Thursday, April 28, 2005

Sullivan, Zuckert, Hobbes & Locke:

Andrew Sullivan has an outstanding article in the New Republic about the GOP and Fundamentalism.

Dan Drezner takes issue with Sullivan's historical analysis of Hobbes & Locke (quoting Sullivan):

Doubt, in other words, means restraint. And restraint of government is the indispensable foundation of human freedom. The modern liberal European state was founded on such doubt. In the seventeenth century, men like Thomas Hobbes and John Locke looked at the consequences of various faiths battling for control of the moralizing state--and they balked. They saw civil war, religious extremism, torture, burnings at the stake, police states, and the Inquisition. They saw polities like Great Britain's ravaged by sectarian squabbles over what the truth is, how it is discovered, and how to impose it on a society as a whole. And they made a fundamental break with ancient and medieval political thought by insisting that government retreat from such areas--that it leave the definition of the good life to private citizens, to churches uncontaminated by government, or to universities that would seek and discuss competing views of the truth.


Drezner writes, "Well...... I know Sullivan has the Ph.D. in political theory, but I would take issue with his interpretation of Hobbes."
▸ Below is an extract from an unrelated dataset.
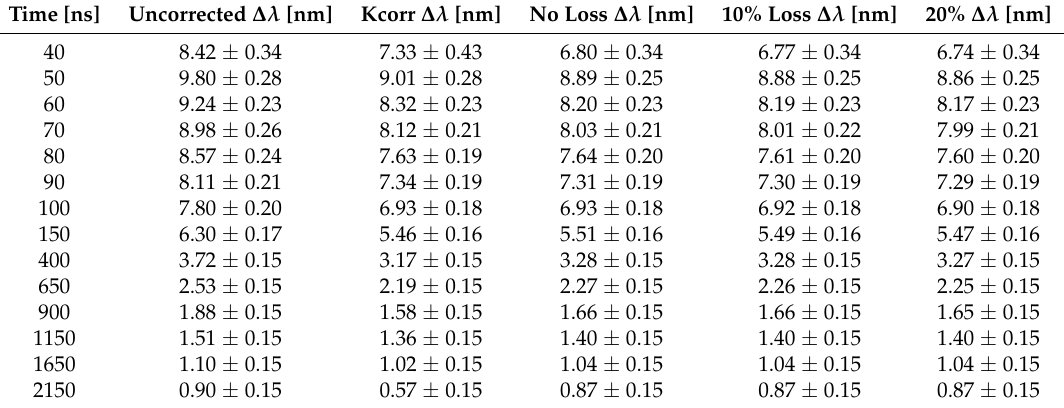
Table 1. Line widths of the H α line prior to and after self-absorption correction using all the stated methods. The 30 ns time delay is excluded form the table because the H α has not yet emerged from the continuum at this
Sullivan's analysis of Hobbes & Locke is exactly as he learned it while getting his Ph.D. under Harvey Mansfield (it's a Straussian interpretation). Here is Allan Bloom from "The Closing of the American Mind":

"Hobbes & Locke, and the American Founders following them, intended to palliate extreme beliefs, particularly religious beliefs...In order to make this arrangement work, there was a conscious, if covert effort to weaken religious belief, partly by assigning -- as a result of a great epistemological effort -- religion to the realm of opinion as opposed to knowledge. But the right to freedom of religion belonged to the realm of knowledge." p. 28.


When Bloom refers to "knowledge" he means those "self-evident" Truths upon which we were founded. And one such Truth was that we had unalienable rights of conscience. Because folks differed as to the content of their religious beliefs, respecting the rights of conscience in turn required consigning religion to the realm of "opinion" which government could not touch.

On another note of interest, Drezner also writes:

[Why not discuss Hobbes' big-government social politics, or the importance of faith in Locke's derivation of property rights?--ed. Because I'm trying to keep this post under 5,000 words.]


Regarding the role of "faith in Locke's derivation of property rights" Michael Zuckert, another Straussian, and a very prominent Lockean scholar, would argue that faith played a very little role.

Let me briefly state how I understand Zuckert on Locke. Of course, Locke tied rights to God (as those who would point to the importance of "religious faith" in Locke's theories would note) but Locke first and foremost argued that "reason" and not "faith" had to justify all Truth, or at least all "public Truth." Indeed, the notion that rights come from God was not something one takes on faith, but must be vetted by reason. And Locke argued that in order for Christian teachings to be acceptable, they had to be justified by reason. But he also argued the Christian religion (or at least, his understanding of it), by in large, could in fact be justified this way, hence his book, "The Reasonableness of Christianity."

Zuckert would argue that those who would take from context all of Locke's references to Christianity and the Bible in his political arguments miss a big point: Locke didn't believe that Revelation was the ultimate guide to Truth; Locke was a Humanist who elevated Reason over Revelation and held Revelation to be true only insofar as it was Reasonable.